The term “air taxi” refers to an aircraft service that provides transport to people in an on demand basis. That is you can take a flight in a private jet when you want to go rather than booking a trip that was previously scheduled. Air charter is a form of air taxi but a new class of aircraft and new business models are re-defining “air taxi” to mean something less expensive than traditional charter. The idea behind an air taxi system is that the aircraft operator will be able to reduce the number of empty flights that the airplane has to make.
Let’s say you book a flight on a Cessna Citation S/II (CE-S550). This light jet might rent for an hourly rate anywhere from $1,500 to $3,100 depending on the age of the aircraft, amenities and operator qualifications. For our purposes we’ll assume a typical rate of $2,000 per hour. This price includes the costs associated with operating the aircraft such as pilot salary and fuel costs but does not include some extra charges that may add considerably to your expenses such as:
Taxes – generally 7.5% of the total price.

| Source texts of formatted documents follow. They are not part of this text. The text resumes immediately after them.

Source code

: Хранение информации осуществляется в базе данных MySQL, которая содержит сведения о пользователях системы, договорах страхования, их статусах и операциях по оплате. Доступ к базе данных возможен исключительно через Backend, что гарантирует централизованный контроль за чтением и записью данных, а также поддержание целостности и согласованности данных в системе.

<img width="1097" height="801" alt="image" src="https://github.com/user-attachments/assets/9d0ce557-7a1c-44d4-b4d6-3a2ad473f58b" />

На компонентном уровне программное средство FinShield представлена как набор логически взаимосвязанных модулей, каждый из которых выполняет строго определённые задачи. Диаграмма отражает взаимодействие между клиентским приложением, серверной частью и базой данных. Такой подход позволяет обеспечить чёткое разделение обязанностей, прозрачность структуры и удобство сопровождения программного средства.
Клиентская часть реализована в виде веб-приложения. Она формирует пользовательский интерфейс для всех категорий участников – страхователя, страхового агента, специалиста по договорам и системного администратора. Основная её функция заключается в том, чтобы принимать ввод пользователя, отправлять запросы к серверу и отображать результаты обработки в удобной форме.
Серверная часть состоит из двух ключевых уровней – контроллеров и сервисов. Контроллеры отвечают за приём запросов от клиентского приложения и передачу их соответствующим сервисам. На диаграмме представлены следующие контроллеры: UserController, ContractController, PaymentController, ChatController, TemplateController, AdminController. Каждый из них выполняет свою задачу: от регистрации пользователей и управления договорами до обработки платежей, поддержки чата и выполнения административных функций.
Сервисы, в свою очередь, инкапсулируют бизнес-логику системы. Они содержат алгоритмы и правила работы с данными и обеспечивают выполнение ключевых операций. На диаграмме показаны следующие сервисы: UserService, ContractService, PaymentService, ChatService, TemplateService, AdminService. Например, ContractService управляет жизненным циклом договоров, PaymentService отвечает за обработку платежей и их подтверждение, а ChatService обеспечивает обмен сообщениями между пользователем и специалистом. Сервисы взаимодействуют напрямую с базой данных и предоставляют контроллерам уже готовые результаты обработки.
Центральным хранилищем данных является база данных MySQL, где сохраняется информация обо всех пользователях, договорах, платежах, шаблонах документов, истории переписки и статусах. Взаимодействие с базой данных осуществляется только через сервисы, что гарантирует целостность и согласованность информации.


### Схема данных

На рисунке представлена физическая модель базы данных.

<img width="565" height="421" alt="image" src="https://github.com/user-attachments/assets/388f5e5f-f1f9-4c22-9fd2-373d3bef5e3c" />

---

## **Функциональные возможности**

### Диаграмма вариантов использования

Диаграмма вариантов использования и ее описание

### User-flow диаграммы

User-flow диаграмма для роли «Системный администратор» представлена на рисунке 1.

Repositioning fees – Let’s say you want to fly out of Santa Monica, California but the aircraft is located in San Diego. The aircraft operator would need to send the airplane empty to pick you up and then return it empty to San Diego after dropping you off in Santa Monica at the end of the trip. This repositioning adds expense to the operator’s bottom line and is generally added to your cost at a reduced hourly rate.
Overnight and waiting fees – Let’s say your trip is to fly from Santa Monica to Las Vegas returning on the same day. Your pilots would wait for you for several hours and you’d be charged an hourly rate for the pilots’ time. If your trip calls for an overnight stay you may be charged for the pilots’ hotel rooms and overnight parking fees for the aircraft. These charges will vary depending on local rates.
Daily minimum charge – Most aircraft operators have a two-hour minimum operation charge for charter aircraft. If you need to go on a flight that takes one hour each direction and you complete both legs of the trip in one day then you meet the minimum use requirement and you would only need to pay for the two hours you use the aircraft that day. If, on the other hand, your trip is scheduled to fly one hour on Friday and then return for the one hour trip on Saturday then you would likely be charged for two hours on Friday and two hours on Saturday for a total of four hours, even though the aircraft only flew for two hours total. This industry standard practice is in place for the “time is money” principle. Aircraft incur expense even when they are just sitting idle.
There are two distinct pricing structures in the air taxi model that might be used and each aircraft operator would make their own determination as to which they would employ, Entire Aircraft or Per Seat:
Entire Aircraft – Again we’ll use the Cessna Citation S/II for this example but the hourly rate will be higher than the air charter rate; let’s say about $2,500 per hour for this example but you won’t be charged for repositioning, overnight, waiting landing or other charges. It will be a simple per hour price for a pickup and drop-off. After you are dropped off the aircraft may take another client on a trip. Your return trip may be in the same aircraft or it may be in a different aircraft or even a different company. This sort of air taxi service may only be available between certain airports that have enough traffic to keep the aircraft gainfully employed.
Per Seat – The Citation S/II has 7 passenger seats available. If they make a flight with fewer than 7 passengers onboard the operator would lose money if they divide the fare by the number of seats. So they will fix their pricing in one of two ways:
1) Divide the entire price by the number of passengers actually onboard the aircraft for each flight. Let’s say you are traveling with two colleagues and there is another group of two that will travel on this flight with you for a total of five passengers. The price for a seat would be $2,500 / 5 = $500 per seat. If your group were the only ones on the airplane then the per-seat hourly rate would be: $2,500 / 3 = $833 per seat.
2) Divide the entire price by the average number of passengers the operator carries on each trip. Let’s say the operator has been flying the SMO to LAS route for some time and they have determined that they can routinely get an average of 2.9 passengers for each flight they make. If the operator uses this pricing strategy they would charge you $2,500 / 2.9 = $862 per seat per hour. This would be the same price regardless of the number in your party.
Per seat pricing would only be available between limited city pairs that have the volume of traffic to keep the aircraft filled with paying passengers. If you want to fly to an airport outside the per seat network of cities you would probably need to charter the entire aircraft as per seat pricing would not likely be available.
It’s all about efficiency:
The emerging air taxi business model brings more efficiency to the air charter model. Less waste will equate to reduced greenhouse gas emissions, more productivity and lower end costs. Air taxi is expected to become more available and less expensive as Very Light Jets (VLJs) are produced and made available for air charter and air taxi flights. These aircraft promise to provide services at 20% to 40% discounts from existing light jet aircraft such as the one in the example. As of this writing there have been about 100 VLJs produced and a handful of them have found their way into air taxi businesses along the east coast and Chicago area. But that’s another story.